- [Assignment] Copy every line of the records exactly, without including the images.

- [Material supplied]
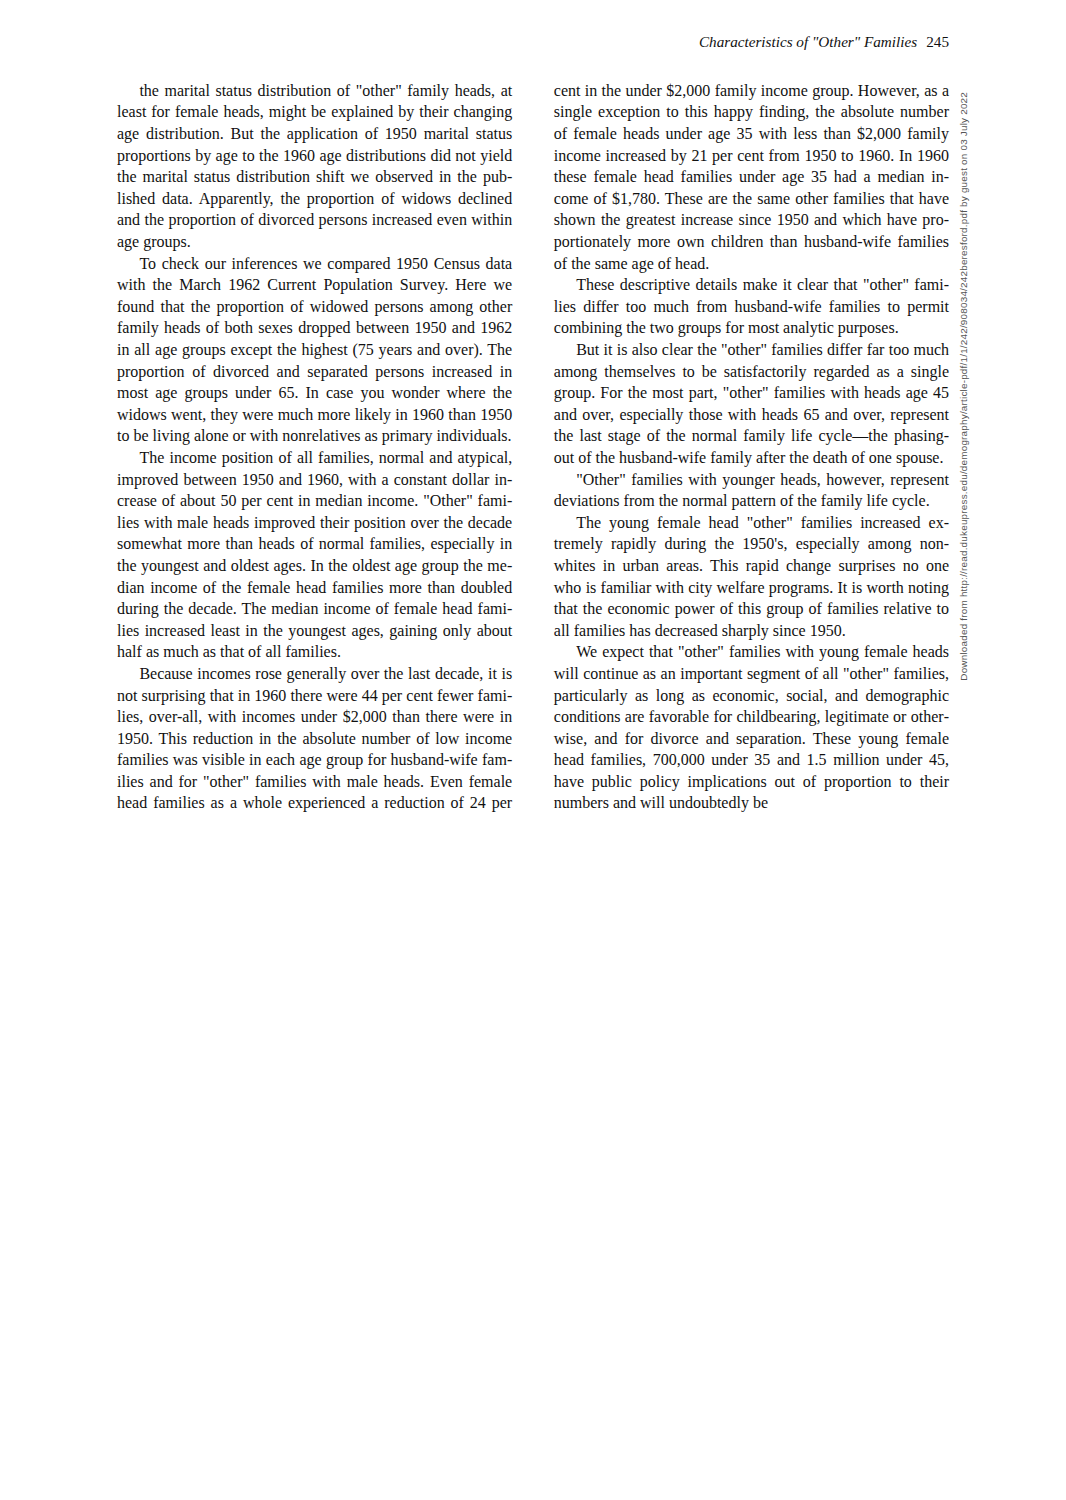Characteristics of "Other" Families 245
Downloaded from http://read.dukeupress.edu/demography/article-pdf/1/1/242/908034/242beresford.pdf by guest on 03 July 2022
the marital status distribution of "other" family heads, at least for female heads, might be explained by their changing age distribution. But the application of 1950 marital status proportions by age to the 1960 age distributions did not yield the marital status distribution shift we observed in the published data. Apparently, the proportion of widows declined and the proportion of divorced persons increased even within age groups.
To check our inferences we compared 1950 Census data with the March 1962 Current Population Survey. Here we found that the proportion of widowed persons among other family heads of both sexes dropped between 1950 and 1962 in all age groups except the highest (75 years and over). The proportion of divorced and separated persons increased in most age groups under 65. In case you wonder where the widows went, they were much more likely in 1960 than 1950 to be living alone or with nonrelatives as primary individuals.
The income position of all families, normal and atypical, improved between 1950 and 1960, with a constant dollar increase of about 50 per cent in median income. "Other" families with male heads improved their position over the decade somewhat more than heads of normal families, especially in the youngest and oldest ages. In the oldest age group the median income of the female head families more than doubled during the decade. The median income of female head families increased least in the youngest ages, gaining only about half as much as that of all families.
Because incomes rose generally over the last decade, it is not surprising that in 1960 there were 44 per cent fewer families, over-all, with incomes under $2,000 than there were in 1950. This reduction in the absolute number of low income families was visible in each age group for husband-wife families and for "other" families with male heads. Even female head families as a whole experienced a reduction of 24 per cent in the under $2,000 family income group. However, as a single exception to this happy finding, the absolute number of female heads under age 35 with less than $2,000 family income increased by 21 per cent from 1950 to 1960. In 1960 these female head families under age 35 had a median income of $1,780. These are the same other families that have shown the greatest increase since 1950 and which have proportionately more own children than husband-wife families of the same age of head.
These descriptive details make it clear that "other" families differ too much from husband-wife families to permit combining the two groups for most analytic purposes.
But it is also clear the "other" families differ far too much among themselves to be satisfactorily regarded as a single group. For the most part, "other" families with heads age 45 and over, especially those with heads 65 and over, represent the last stage of the normal family life cycle—the phasing-out of the husband-wife family after the death of one spouse.
"Other" families with younger heads, however, represent deviations from the normal pattern of the family life cycle.
The young female head "other" families increased extremely rapidly during the 1950's, especially among nonwhites in urban areas. This rapid change surprises no one who is familiar with city welfare programs. It is worth noting that the economic power of this group of families relative to all families has decreased sharply since 1950.
We expect that "other" families with young female heads will continue as an important segment of all "other" families, particularly as long as economic, social, and demographic conditions are favorable for childbearing, legitimate or otherwise, and for divorce and separation. These young female head families, 700,000 under 35 and 1.5 million under 45, have public policy implications out of proportion to their numbers and will undoubtedly be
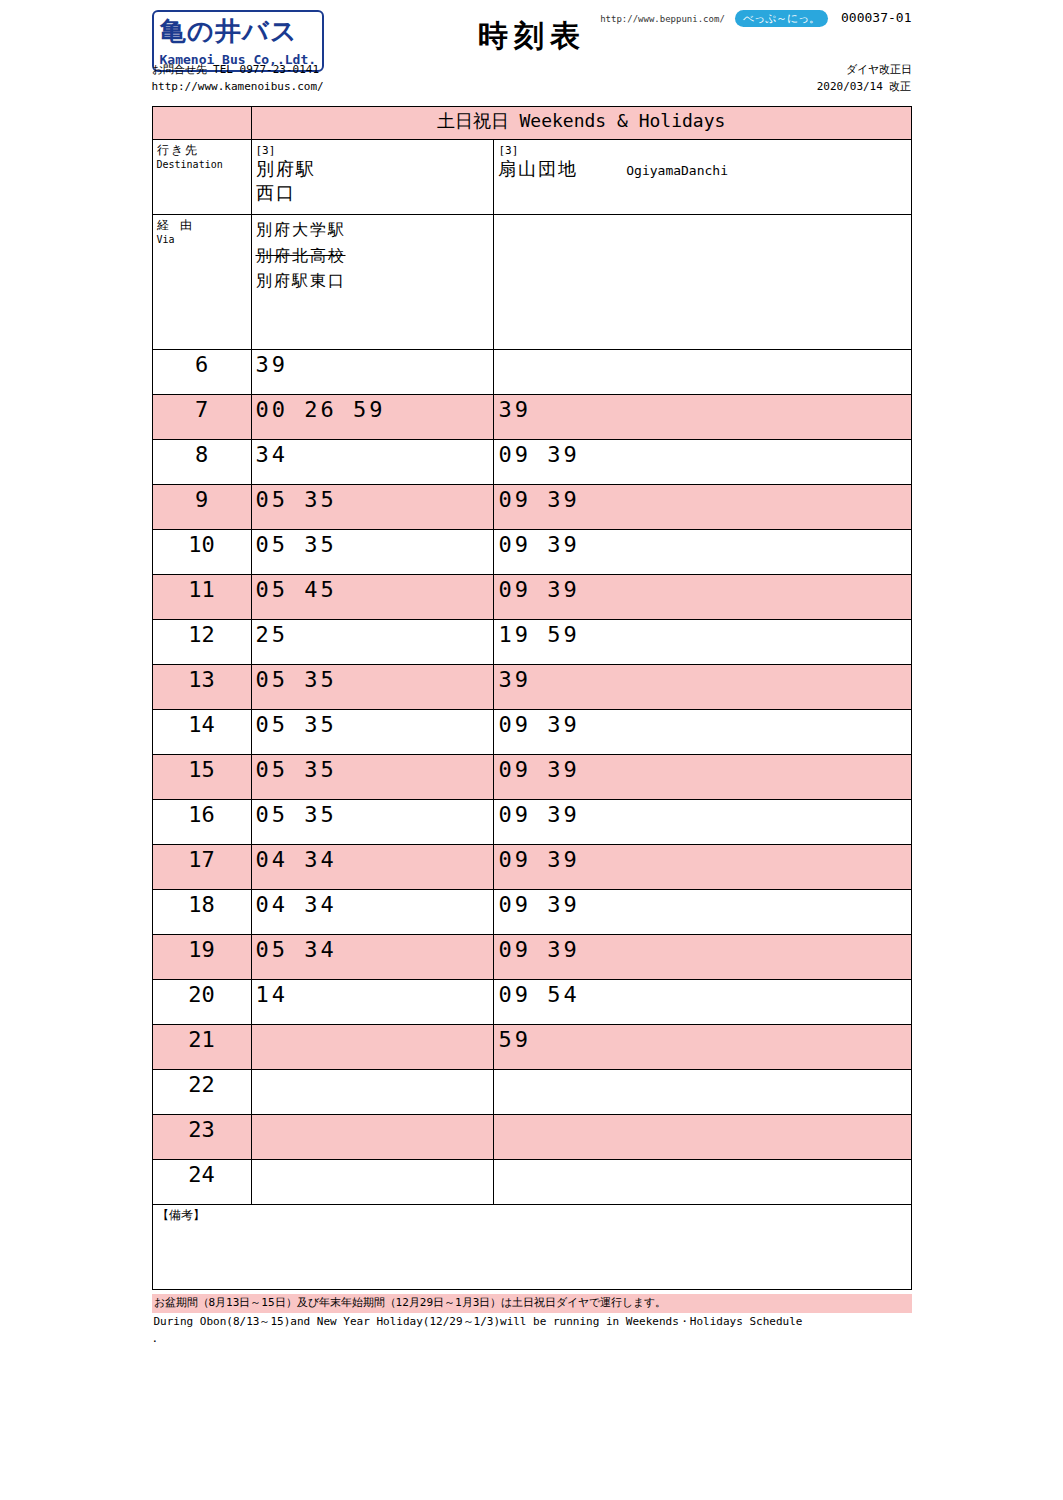亀の井バス
Kamenoi Bus Co,.Ldt.
時刻表
http://www.beppuni.com/ べっぷ～にっ。 000037-01
お問合せ先 TEL 0977-23-0141
http://www.kamenoibus.com/
ダイヤ改正日
2020/03/14 改正
| | 土日祝日 Weekends & Holidays |
| 行き先 Destination | [3] 別府駅 西口 | [3] 扇山団地 OgiyamaDanchi |
| 経 由 Via | 別府大学駅 別府北高校 別府駅東口 | |
| 6 | 39 | |
| 7 | 00 26 59 | 39 |
| 8 | 34 | 09 39 |
| 9 | 05 35 | 09 39 |
| 10 | 05 35 | 09 39 |
| 11 | 05 45 | 09 39 |
| 12 | 25 | 19 59 |
| 13 | 05 35 | 39 |
| 14 | 05 35 | 09 39 |
| 15 | 05 35 | 09 39 |
| 16 | 05 35 | 09 39 |
| 17 | 04 34 | 09 39 |
| 18 | 04 34 | 09 39 |
| 19 | 05 34 | 09 39 |
| 20 | 14 | 09 54 |
| 21 | | 59 |
| 22 | | |
| 23 | | |
| 24 | | |
| 【備考】 |
お盆期間（8月13日～15日）及び年末年始期間（12月29日～1月3日）は土日祝日ダイヤで運行します。 During Obon(8/13～15)and New Year Holiday(12/29～1/3)will be running in Weekends・Holidays Schedule .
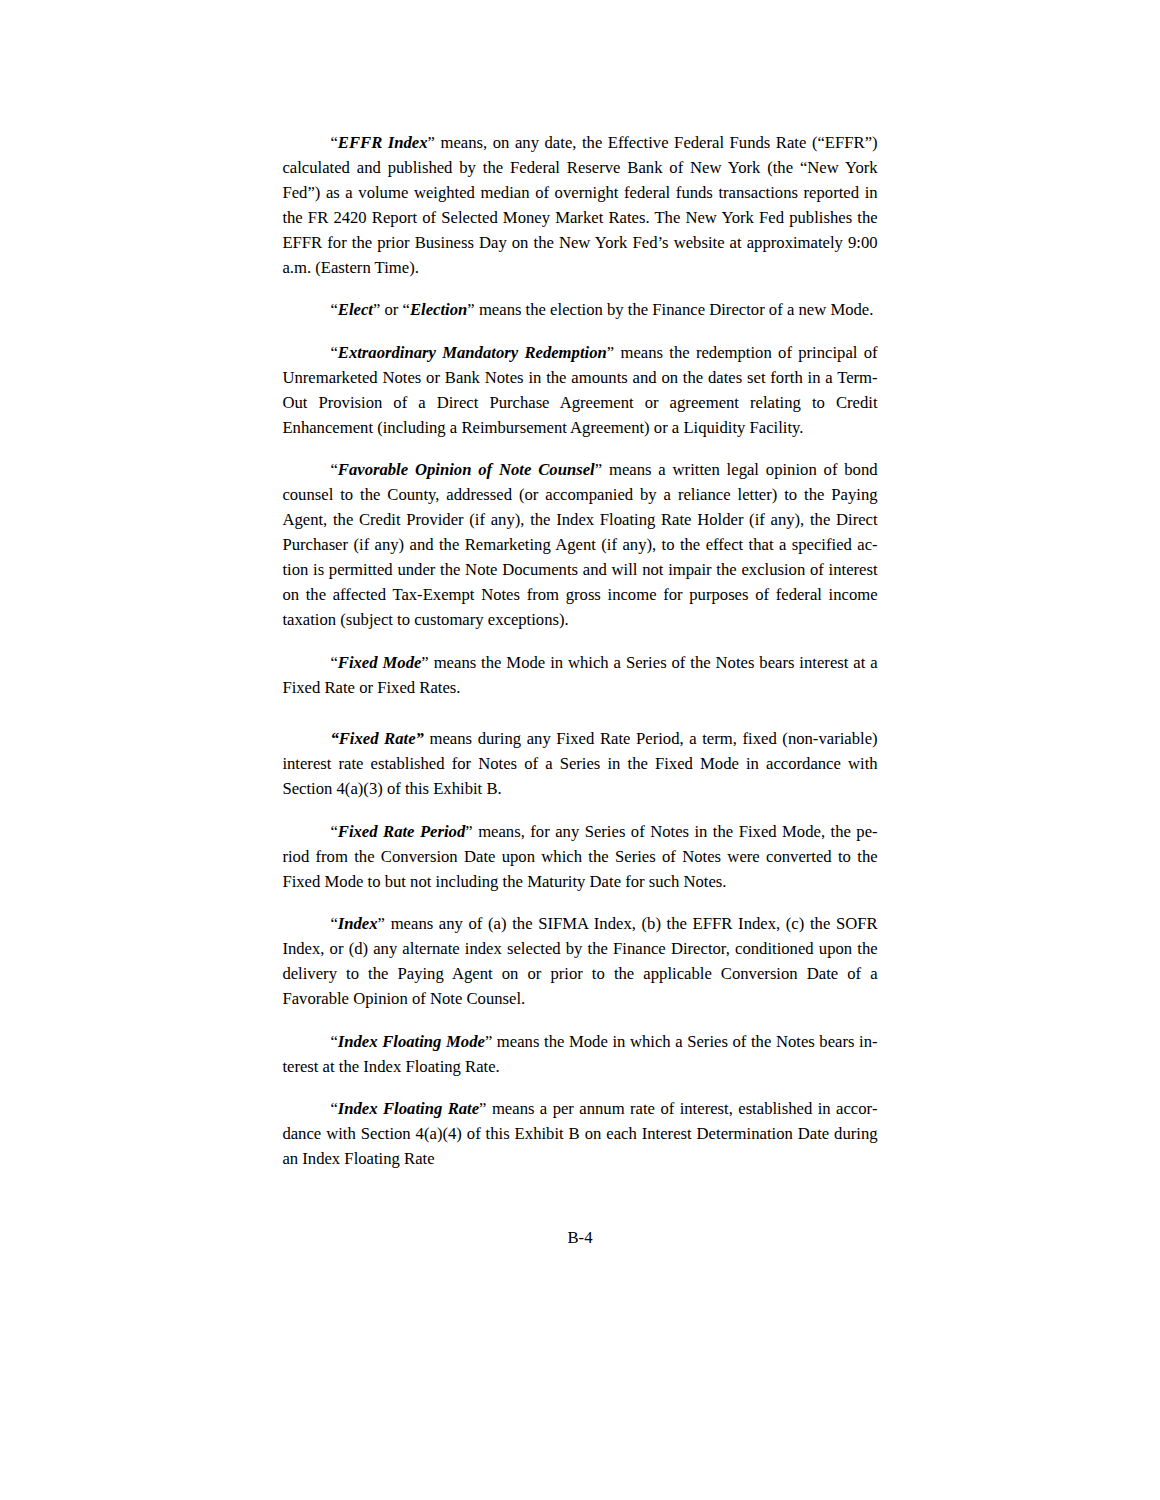“EFFR Index” means, on any date, the Effective Federal Funds Rate (“EFFR”) calculated and published by the Federal Reserve Bank of New York (the “New York Fed”) as a volume weighted median of overnight federal funds transactions reported in the FR 2420 Report of Selected Money Market Rates. The New York Fed publishes the EFFR for the prior Business Day on the New York Fed’s website at approximately 9:00 a.m. (Eastern Time).
“Elect” or “Election” means the election by the Finance Director of a new Mode.
“Extraordinary Mandatory Redemption” means the redemption of principal of Unremarketed Notes or Bank Notes in the amounts and on the dates set forth in a Term-Out Provision of a Direct Purchase Agreement or agreement relating to Credit Enhancement (including a Reimbursement Agreement) or a Liquidity Facility.
“Favorable Opinion of Note Counsel” means a written legal opinion of bond counsel to the County, addressed (or accompanied by a reliance letter) to the Paying Agent, the Credit Provider (if any), the Index Floating Rate Holder (if any), the Direct Purchaser (if any) and the Remarketing Agent (if any), to the effect that a specified action is permitted under the Note Documents and will not impair the exclusion of interest on the affected Tax-Exempt Notes from gross income for purposes of federal income taxation (subject to customary exceptions).
“Fixed Mode” means the Mode in which a Series of the Notes bears interest at a Fixed Rate or Fixed Rates.
“Fixed Rate” means during any Fixed Rate Period, a term, fixed (non-variable) interest rate established for Notes of a Series in the Fixed Mode in accordance with Section 4(a)(3) of this Exhibit B.
“Fixed Rate Period” means, for any Series of Notes in the Fixed Mode, the period from the Conversion Date upon which the Series of Notes were converted to the Fixed Mode to but not including the Maturity Date for such Notes.
“Index” means any of (a) the SIFMA Index, (b) the EFFR Index, (c) the SOFR Index, or (d) any alternate index selected by the Finance Director, conditioned upon the delivery to the Paying Agent on or prior to the applicable Conversion Date of a Favorable Opinion of Note Counsel.
“Index Floating Mode” means the Mode in which a Series of the Notes bears interest at the Index Floating Rate.
“Index Floating Rate” means a per annum rate of interest, established in accordance with Section 4(a)(4) of this Exhibit B on each Interest Determination Date during an Index Floating Rate
B-4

- [Output for this exercise]
Characteristics of "Other" Families 245
Downloaded from http://read.dukeupress.edu/demography/article-pdf/1/1/242/908034/242beresford.pdf by guest on 03 July 2022
the marital status distribution of "other" family heads, at least for female heads, might be explained by their changing age distribution. But the application of 1950 marital status proportions by age to the 1960 age distributions did not yield the marital status distribution shift we observed in the published data. Apparently, the proportion of widows declined and the proportion of divorced persons increased even within age groups.
To check our inferences we compared 1950 Census data with the March 1962 Current Population Survey. Here we found that the proportion of widowed persons among other family heads of both sexes dropped between 1950 and 1962 in all age groups except the highest (75 years and over). The proportion of divorced and separated persons increased in most age groups under 65. In case you wonder where the widows went, they were much more likely in 1960 than 1950 to be living alone or with nonrelatives as primary individuals.
The income position of all families, normal and atypical, improved between 1950 and 1960, with a constant dollar increase of about 50 per cent in median income. "Other" families with male heads improved their position over the decade somewhat more than heads of normal families, especially in the youngest and oldest ages. In the oldest age group the median income of the female head families more than doubled during the decade. The median income of female head families increased least in the youngest ages, gaining only about half as much as that of all families.
Because incomes rose generally over the last decade, it is not surprising that in 1960 there were 44 per cent fewer families, over-all, with incomes under $2,000 than there were in 1950. This reduction in the absolute number of low income families was visible in each age group for husband-wife families and for "other" families with male heads. Even female head families as a whole experienced a reduction of 24 per cent in the under $2,000 family income group. However, as a single exception to this happy finding, the absolute number of female heads under age 35 with less than $2,000 family income increased by 21 per cent from 1950 to 1960. In 1960 these female head families under age 35 had a median income of $1,780. These are the same other families that have shown the greatest increase since 1950 and which have proportionately more own children than husband-wife families of the same age of head.
These descriptive details make it clear that "other" families differ too much from husband-wife families to permit combining the two groups for most analytic purposes.
But it is also clear the "other" families differ far too much among themselves to be satisfactorily regarded as a single group. For the most part, "other" families with heads age 45 and over, especially those with heads 65 and over, represent the last stage of the normal family life cycle—the phasing-out of the husband-wife family after the death of one spouse.
"Other" families with younger heads, however, represent deviations from the normal pattern of the family life cycle.
The young female head "other" families increased extremely rapidly during the 1950's, especially among nonwhites in urban areas. This rapid change surprises no one who is familiar with city welfare programs. It is worth noting that the economic power of this group of families relative to all families has decreased sharply since 1950.
We expect that "other" families with young female heads will continue as an important segment of all "other" families, particularly as long as economic, social, and demographic conditions are favorable for childbearing, legitimate or otherwise, and for divorce and separation. These young female head families, 700,000 under 35 and 1.5 million under 45, have public policy implications out of proportion to their numbers and will undoubtedly be
亀の井バス
Kamenoi Bus Co,.Ldt.
時刻表
http://www.beppuni.com/ べっぷ～にっ。 000037-01
お問合せ先 TEL 0977-23-0141
http://www.kamenoibus.com/
ダイヤ改正日
2020/03/14 改正
| | 土日祝日 Weekends & Holidays |
| 行き先 Destination | [3] 別府駅 西口 | [3] 扇山団地 OgiyamaDanchi |
| 経 由 Via | 別府大学駅 別府北高校 別府駅東口 | |
| 6 | 39 | |
| 7 | 00 26 59 | 39 |
| 8 | 34 | 09 39 |
| 9 | 05 35 | 09 39 |
| 10 | 05 35 | 09 39 |
| 11 | 05 45 | 09 39 |
| 12 | 25 | 19 59 |
| 13 | 05 35 | 39 |
| 14 | 05 35 | 09 39 |
| 15 | 05 35 | 09 39 |
| 16 | 05 35 | 09 39 |
| 17 | 04 34 | 09 39 |
| 18 | 04 34 | 09 39 |
| 19 | 05 34 | 09 39 |
| 20 | 14 | 09 54 |
| 21 | | 59 |
| 22 | | |
| 23 | | |
| 24 | | |
| 【備考】 |
お盆期間（8月13日～15日）及び年末年始期間（12月29日～1月3日）は土日祝日ダイヤで運行します。 During Obon(8/13～15)and New Year Holiday(12/29～1/3)will be running in Weekends・Holidays Schedule .
“EFFR Index” means, on any date, the Effective Federal Funds Rate (“EFFR”) calculated and published by the Federal Reserve Bank of New York (the “New York Fed”) as a volume weighted median of overnight federal funds transactions reported in the FR 2420 Report of Selected Money Market Rates. The New York Fed publishes the EFFR for the prior Business Day on the New York Fed’s website at approximately 9:00 a.m. (Eastern Time).
“Elect” or “Election” means the election by the Finance Director of a new Mode.
“Extraordinary Mandatory Redemption” means the redemption of principal of Unremarketed Notes or Bank Notes in the amounts and on the dates set forth in a Term-Out Provision of a Direct Purchase Agreement or agreement relating to Credit Enhancement (including a Reimbursement Agreement) or a Liquidity Facility.
“Favorable Opinion of Note Counsel” means a written legal opinion of bond counsel to the County, addressed (or accompanied by a reliance letter) to the Paying Agent, the Credit Provider (if any), the Index Floating Rate Holder (if any), the Direct Purchaser (if any) and the Remarketing Agent (if any), to the effect that a specified action is permitted under the Note Documents and will not impair the exclusion of interest on the affected Tax-Exempt Notes from gross income for purposes of federal income taxation (subject to customary exceptions).
“Fixed Mode” means the Mode in which a Series of the Notes bears interest at a Fixed Rate or Fixed Rates.
“Fixed Rate” means during any Fixed Rate Period, a term, fixed (non-variable) interest rate established for Notes of a Series in the Fixed Mode in accordance with Section 4(a)(3) of this Exhibit B.
“Fixed Rate Period” means, for any Series of Notes in the Fixed Mode, the period from the Conversion Date upon which the Series of Notes were converted to the Fixed Mode to but not including the Maturity Date for such Notes.
“Index” means any of (a) the SIFMA Index, (b) the EFFR Index, (c) the SOFR Index, or (d) any alternate index selected by the Finance Director, conditioned upon the delivery to the Paying Agent on or prior to the applicable Conversion Date of a Favorable Opinion of Note Counsel.
“Index Floating Mode” means the Mode in which a Series of the Notes bears interest at the Index Floating Rate.
“Index Floating Rate” means a per annum rate of interest, established in accordance with Section 4(a)(4) of this Exhibit B on each Interest Determination Date during an Index Floating Rate
B-4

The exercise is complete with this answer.